We start by bounding a different question: Let $\Gamma_n$ be the convex hull of $(0,0)$, $(0,n)$ and $(n,0)$. (So $\Gamma$ is rotated $180^{\circ}$ with respect to your $\Delta$.) Let $q_n$ be the number of ways to pack non-overlapping triangles into $\Gamma_n$.

Given any packing of triangles in $\Gamma_n$, which uses at least one triangle, let the largest triangle be of size $k$ and have a vertex at $(0,r)$. (If there is more than one largest triangle, make an arbitrary choice; this will just lead to a larger bound in the end.) So all the other triangles must fit into one of two trapezoids: one with base $r$ and height $k$ and the other with base $n-r$ and height $k$. In any case, these two trapezoids fit into translations of $\Gamma_r$ and $\Gamma_{n-r}$. So we obtain the inequality $$q_n \leq \sum_{r=1}^{n-1} q_r q_{n-r} + 1,$$ where the $+1$ is because we have to remember the possibility that there might be no triangles in the packing.

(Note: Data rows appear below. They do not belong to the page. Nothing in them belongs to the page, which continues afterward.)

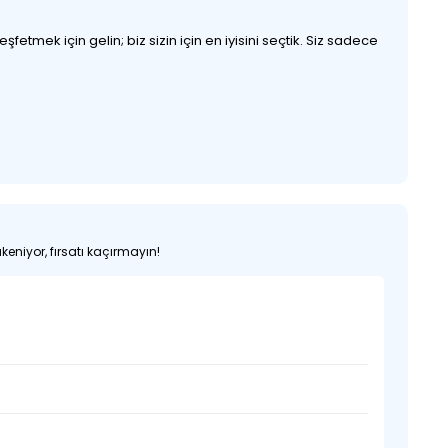
etmek için gelin; biz sizin için en iyisini seçtik. Siz sadece
keniyor, fırsatı kaçırmayın!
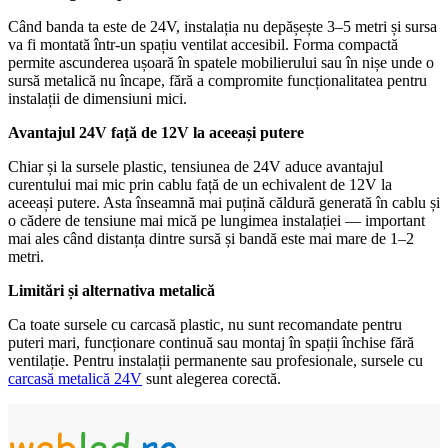
Când banda ta este de 24V, instalația nu depășește 3–5 metri și sursa
va fi montată într-un spațiu ventilat accesibil. Forma compactă
permite ascunderea ușoară în spatele mobilierului sau în nișe unde o
sursă metalică nu încape, fără a compromite funcționalitatea pentru
instalații de dimensiuni mici.
Avantajul 24V față de 12V la aceeași putere
Chiar și la sursele plastic, tensiunea de 24V aduce avantajul
curentului mai mic prin cablu față de un echivalent de 12V la
aceeași putere. Asta înseamnă mai puțină căldură generată în cablu și
o cădere de tensiune mai mică pe lungimea instalației — important
mai ales când distanța dintre sursă și bandă este mai mare de 1–2
metri.
Limitări și alternativa metalică
Ca toate sursele cu carcasă plastic, nu sunt recomandate pentru
puteri mari, funcționare continuă sau montaj în spații închise fără
ventilație. Pentru instalații permanente sau profesionale, sursele cu
carcasă metalică 24V
sunt alegerea corectă.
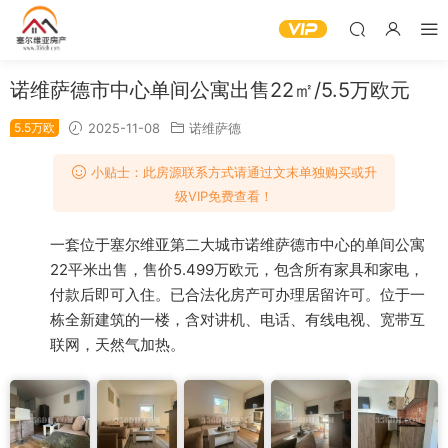
诺维萨德市中心单间公寓出售22㎡/5.5万欧元
5.5万欧
2025-11-08
诺维萨德
小贴士：此房源联系方式请通过文末单独购买或升
级VIP免费查看！
一套位于塞尔维亚第二大城市诺维萨德市中心的单间公寓
22平米出售，售价5.499万欧元，包含所有家具和家电，
付款后即可入住。已合法化房产可办理居留许可。位于一
栋全新建筑的一楼，含对讲机、电话、有线电视、宽带互
联网，天然气加热。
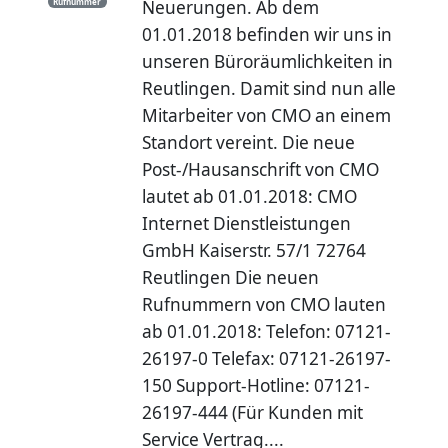
Rufnummer
Neuerungen. Ab dem
01.01.2018 befinden wir uns in
unseren Büroräumlichkeiten in
Reutlingen. Damit sind nun alle
Mitarbeiter von CMO an einem
Standort vereint. Die neue
Post-/Hausanschrift von CMO
lautet ab 01.01.2018: CMO
Internet Dienstleistungen
GmbH Kaiserstr. 57/1 72764
Reutlingen Die neuen
Rufnummern von CMO lauten
ab 01.01.2018: Telefon: 07121-
26197-0 Telefax: 07121-26197-
150 Support-Hotline: 07121-
26197-444 (Für Kunden mit
Service Vertrag....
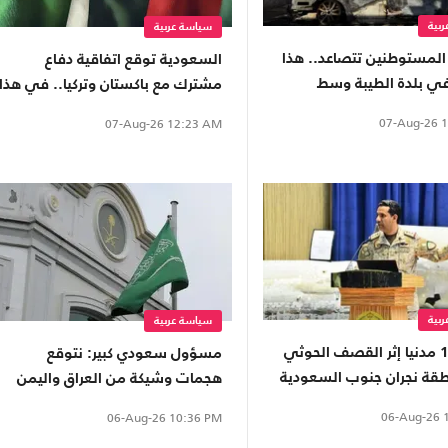
بية
سياسة عربية
لمستوطنين تتصاعد.. هذا
السعودية توقع اتفاقية دفاع
في بلدة الطيبة وسط
مشترك مع باكستان وتركيا.. في هذا
التاريخ
07-Aug-26
1
07-Aug-26
12:23 AM
بية
سياسة عربية
إصابة 11 مدنيا إثر القصف الحوثي
مسؤول سعودي كبير: نتوقع
قة نجران جنوب السعودية
هجمات وشيكة من العراق واليمن
06-Aug-26
1
06-Aug-26
10:36 PM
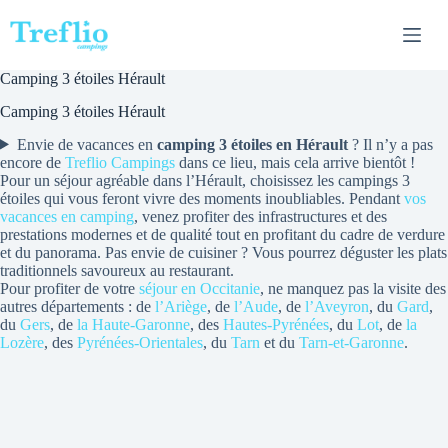
Passer
au
contenu
Camping 3 étoiles Hérault
Camping 3 étoiles Hérault
Envie de vacances en
camping 3 étoiles en Hérault
? Il n’y a pas
encore de
Treflio Campings
dans ce lieu, mais cela arrive bientôt !
Pour un séjour agréable dans l’Hérault, choisissez les campings 3
étoiles qui vous feront vivre des moments inoubliables. Pendant
vos
vacances en camping
, venez profiter des infrastructures et des
prestations modernes et de qualité tout en profitant du cadre de verdure
et du panorama. Pas envie de cuisiner ? Vous pourrez déguster les plats
traditionnels savoureux au restaurant.
Pour profiter de votre
séjour en Occitanie
, ne manquez pas la visite des
autres départements : de
l’Ariège
, de
l’Aude
, de
l’Aveyron
, du
Gard
,
du
Gers
, de
la Haute-Garonne
, des
Hautes-Pyrénées
, du
Lot
, de
la
Lozère
, des
Pyrénées-Orientales
, du
Tarn
et du
Tarn-et-Garonne
.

If we take $q_0=0$ for convenience, we get that $\sum q_n z^n$ is term by term dominated by the solution of $$Q(z) = Q(z)^2 + \frac{z}{1-z}.$$ Solving the quadratic, $$Q(z) = \frac{1}{2} \left( 1 - \sqrt{1-\frac{4z}{1-z}} \right).$$ It will also be convenient to have a notation for the generating function $$R(z) := \sum q_{2n} z^n = \frac{1}{2} \left( Q(\sqrt{z}) + Q(- \sqrt{z}) \right).$$ Notice that $Q(z)$ has radius of convergence $1/5$, and $R$ has radius of convergence $1/25$.

Look at a packing of triangles into your shape. Once again, let the largest triangle have size $k$ and a vertex at $(0,r)$. So all the other triangles fit into two parallelograms of height $k$: one with base $r$ and one with base $n-r$. These, in turn, fit into triangles $\Gamma_{2r}$ and $\Gamma_{2n-2r}$. So your quantity is bounded by $$\sum_{r=0}^{n} q_{2r} q_{2n-2r}.$$ In other words, your generating function is bounded term by term by $R(z)^2$. Since $R(z)^2$ has radius of convergence $1/25$, your function converges here as well, and your terms grow no faster than $(25+\epsilon)^n$.

I expect that a bit more care will get you to $(5+\epsilon)^n$: replacing those parallelograms by triangles is incredibly sloppy. I suspect that pushing past $5$ will require some effort.